Consigne A: Reproduisez fidèlement le passage du texte sur la contrainte par corps, de « Dans aucun cas, la » à « des époux condamnés. ».
Consigne B: Transcrivez sans aucune modification les lignes du listing, de la ligne contenant « Desna avijacija snipers » à la ligne contenant « rubova. Važnost toga », ces deux lignes incluses.

Texte de lecture:
Dans aucun cas, la contrainte par corps ne pourra être exécutée contre le mari et contre la femme simultanément pour la même dette.

1. La loi, a dit M. le comte Portalis, rapporteur de la commission de la Chambre des pairs, ne doit point permettre que la famille soit privée à la fois de son chef et de celle qui partage avec lui le gouvernement domestique. Elle ne peut pas vouloir que des enfans, auxquels la mort n'a point ravi leurs parens, deviennent orphelins par mandement de justice. On peut ajouter qu'en laissant forcément la liberté à l'un de ses débiteurs, le créancier lui laissera le moyen et surtout le désir de libérer l'autre, et que, sous ce rapport, la disposition de la loi est autant conçue dans l'intérêt du créancier que dans celui des époux condamnés.

Nous disons condamnés, parce que la loi porte seulement que la contrainte par corps ne sera pas exécutée simultanément contre l'époux et la femme. En telle sorte qu'un tribunal devra toujours la prononcer contre l'un et l'autre, s'ils se trouvent dans le cas où la loi l'établit, sauf ensuite à ne l'exécuter que contre l'un d'eux. Si le tribunal ne la prononçait que contre un scul nominativement, il enlèverait au créancier le droit de l'exercer contre celui qu'il croirait devoir poursuivre plutôt que l'autre. Aussi toutes

les fois que deux époux seront contraignables par corps pour la même dette, les tribunaux devront les condamner à la payer par corps; mais ensuite la partie qui aura obtenu cette condamnation ne pourra l'exécuter par corps que contre l'un d'eux. Seulement les tribunaux pourraient, tout en prononçant cette double condamnation, déclarer qu'elle ne sera exécutée que contre un seul des condamnés, au choix du créancier.

2. Mais, après avoir laissé en prison l'un d'eux tout le temps légal, le créancier pourra-t-il revenir contre l'autre et exercer la contrainte par corps pour le même temps? Le texte de la loi ne s'y oppose pas; elle lui défend de l'exécuter simultanément contre les deux époux. Ils n'en sont pas moins pour lui deux débiteurs solidaires, et c'est le propre de la solidarité de pouvoir poursuivre un des débiteurs après avoir poursuivi l'autre. Par la même raison, il pourra, s'il croit que cela soit dans son intérêt, abandonner les poursuites qu'il a pratiquées contre la femme, la laisser sortir de prison, et ensuite faire incarcérer le mari, sans que celui-ci puisse imputer, sur la durée de l'emprisonnement qu'il doit subir, le temps passé en captivité par sa femme.

Données fournies:

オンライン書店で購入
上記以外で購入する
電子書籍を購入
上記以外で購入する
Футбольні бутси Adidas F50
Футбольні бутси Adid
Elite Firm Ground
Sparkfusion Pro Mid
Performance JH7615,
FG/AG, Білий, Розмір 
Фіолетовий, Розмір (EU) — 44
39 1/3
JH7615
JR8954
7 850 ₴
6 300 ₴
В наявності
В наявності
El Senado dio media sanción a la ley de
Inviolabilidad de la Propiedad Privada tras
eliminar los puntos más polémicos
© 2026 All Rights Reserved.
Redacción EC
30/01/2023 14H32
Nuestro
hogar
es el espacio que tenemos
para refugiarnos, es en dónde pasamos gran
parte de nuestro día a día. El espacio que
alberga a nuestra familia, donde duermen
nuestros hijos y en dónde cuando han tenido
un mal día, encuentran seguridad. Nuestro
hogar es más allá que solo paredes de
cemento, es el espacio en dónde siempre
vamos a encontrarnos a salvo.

==

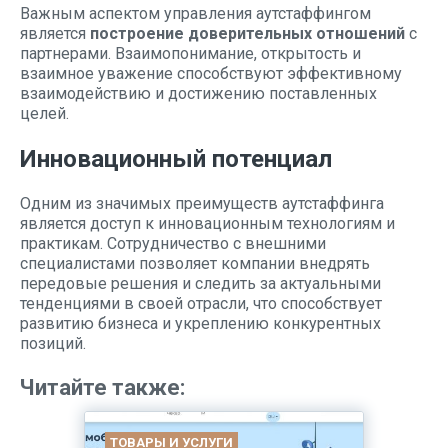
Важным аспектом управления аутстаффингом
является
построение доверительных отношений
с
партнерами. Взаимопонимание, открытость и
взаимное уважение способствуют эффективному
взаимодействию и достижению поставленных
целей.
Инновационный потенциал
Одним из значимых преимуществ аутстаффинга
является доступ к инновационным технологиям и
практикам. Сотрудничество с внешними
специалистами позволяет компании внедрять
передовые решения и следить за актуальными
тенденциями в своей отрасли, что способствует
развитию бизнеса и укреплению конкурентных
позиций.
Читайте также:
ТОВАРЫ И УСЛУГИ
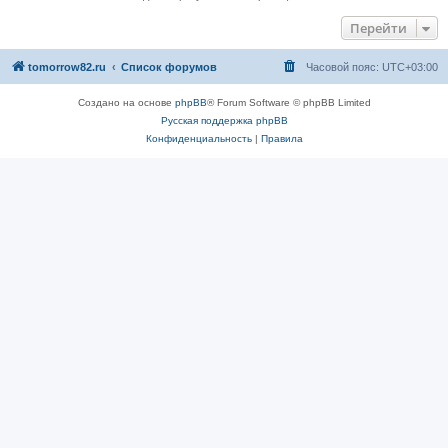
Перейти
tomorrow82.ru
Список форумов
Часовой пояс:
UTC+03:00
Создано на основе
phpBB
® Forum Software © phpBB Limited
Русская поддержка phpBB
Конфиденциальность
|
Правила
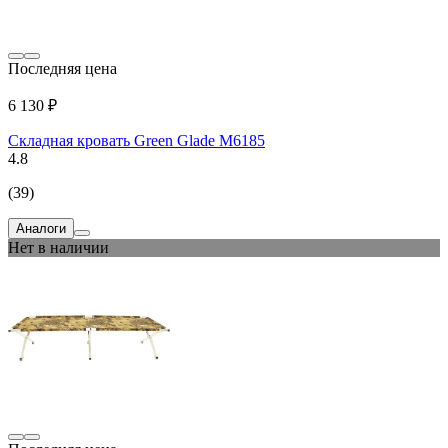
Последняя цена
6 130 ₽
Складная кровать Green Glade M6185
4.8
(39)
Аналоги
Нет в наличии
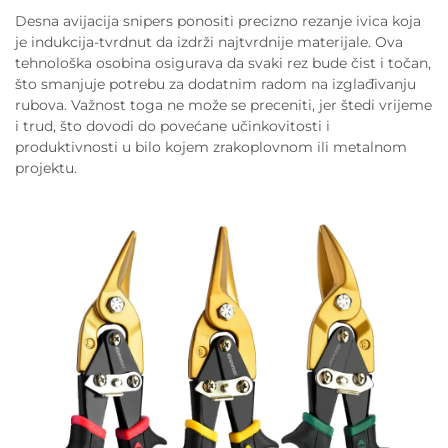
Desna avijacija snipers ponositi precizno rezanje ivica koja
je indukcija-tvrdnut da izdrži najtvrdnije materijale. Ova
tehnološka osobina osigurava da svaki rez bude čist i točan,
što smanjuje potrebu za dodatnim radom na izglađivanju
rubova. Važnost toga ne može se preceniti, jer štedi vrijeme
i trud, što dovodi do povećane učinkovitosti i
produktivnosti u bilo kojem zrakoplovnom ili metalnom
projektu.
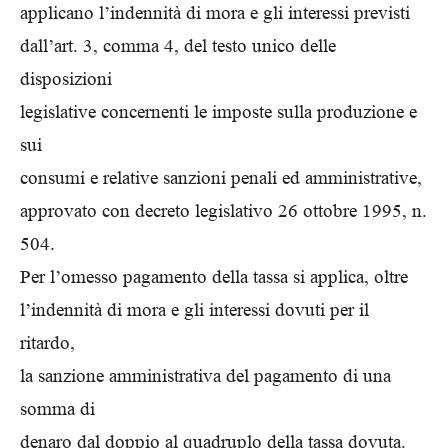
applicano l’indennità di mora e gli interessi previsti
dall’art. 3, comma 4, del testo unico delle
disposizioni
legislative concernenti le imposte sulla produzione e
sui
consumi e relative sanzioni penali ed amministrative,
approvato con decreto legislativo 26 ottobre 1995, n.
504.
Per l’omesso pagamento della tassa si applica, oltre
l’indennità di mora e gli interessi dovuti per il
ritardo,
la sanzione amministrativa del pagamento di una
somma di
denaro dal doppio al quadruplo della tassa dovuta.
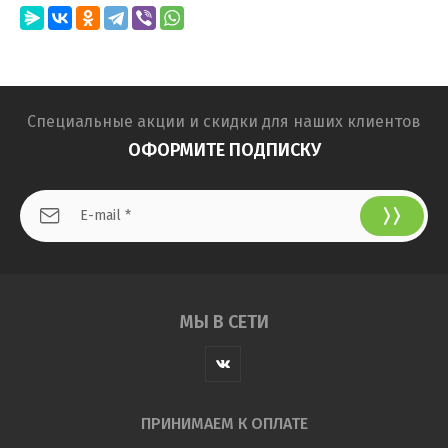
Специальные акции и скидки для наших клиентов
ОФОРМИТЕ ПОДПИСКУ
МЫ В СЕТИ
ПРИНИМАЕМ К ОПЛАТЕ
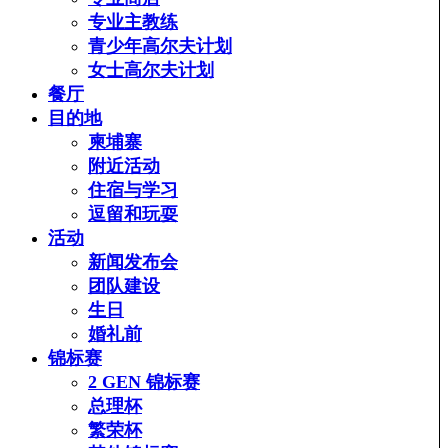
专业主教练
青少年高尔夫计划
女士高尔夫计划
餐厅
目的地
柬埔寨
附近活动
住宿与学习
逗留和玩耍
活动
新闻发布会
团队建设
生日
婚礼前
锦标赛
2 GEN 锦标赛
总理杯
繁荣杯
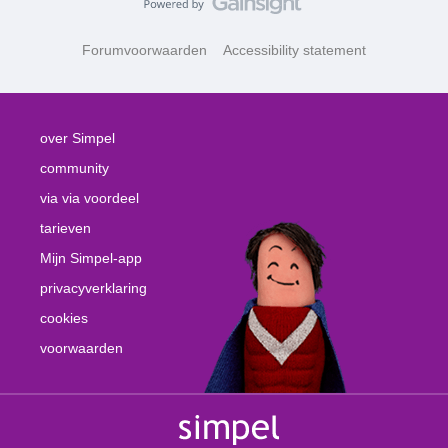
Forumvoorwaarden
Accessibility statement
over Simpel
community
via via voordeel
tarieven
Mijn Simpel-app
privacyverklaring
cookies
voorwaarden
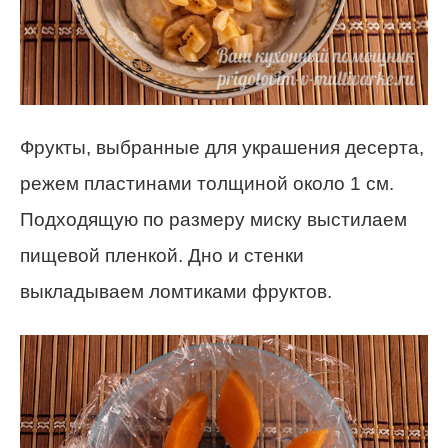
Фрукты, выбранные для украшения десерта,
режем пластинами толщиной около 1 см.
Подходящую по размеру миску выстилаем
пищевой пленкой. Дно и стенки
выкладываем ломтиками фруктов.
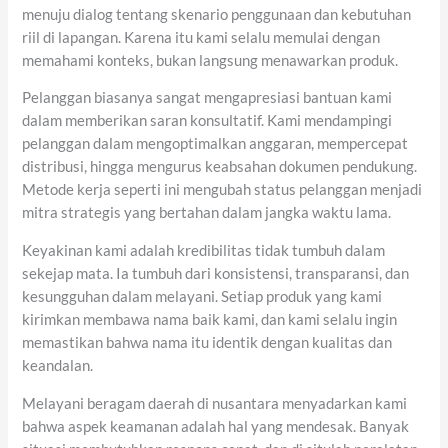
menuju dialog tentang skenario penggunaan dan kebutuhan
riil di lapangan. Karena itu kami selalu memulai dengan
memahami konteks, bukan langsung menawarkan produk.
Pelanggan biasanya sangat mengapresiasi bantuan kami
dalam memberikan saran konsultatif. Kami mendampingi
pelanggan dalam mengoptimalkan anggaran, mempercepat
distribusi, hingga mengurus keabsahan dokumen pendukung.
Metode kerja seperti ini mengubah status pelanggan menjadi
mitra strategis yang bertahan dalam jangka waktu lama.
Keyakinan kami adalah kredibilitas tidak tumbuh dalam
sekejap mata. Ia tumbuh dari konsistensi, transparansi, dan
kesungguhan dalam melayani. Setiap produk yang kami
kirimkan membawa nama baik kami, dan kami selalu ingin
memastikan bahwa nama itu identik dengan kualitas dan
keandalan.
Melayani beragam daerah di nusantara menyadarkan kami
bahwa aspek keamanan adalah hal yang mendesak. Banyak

Réponse attendue A:
Dans aucun cas, la contrainte par corps ne pourra être exécutée contre le mari et contre la femme simultanément pour la même dette.

1. La loi, a dit M. le comte Portalis, rapporteur de la commission de la Chambre des pairs, ne doit point permettre que la famille soit privée à la fois de son chef et de celle qui partage avec lui le gouvernement domestique. Elle ne peut pas vouloir que des enfans, auxquels la mort n'a point ravi leurs parens, deviennent orphelins par mandement de justice. On peut ajouter qu'en laissant forcément la liberté à l'un de ses débiteurs, le créancier lui laissera le moyen et surtout le désir de libérer l'autre, et que, sous ce rapport, la disposition de la loi est autant conçue dans l'intérêt du créancier que dans celui des époux condamnés.

Réponse attendue B:
Desna avijacija snipers ponositi precizno rezanje ivica koja
je indukcija-tvrdnut da izdrži najtvrdnije materijale. Ova
tehnološka osobina osigurava da svaki rez bude čist i točan,
što smanjuje potrebu za dodatnim radom na izglađivanju
rubova. Važnost toga ne može se preceniti, jer štedi vrijeme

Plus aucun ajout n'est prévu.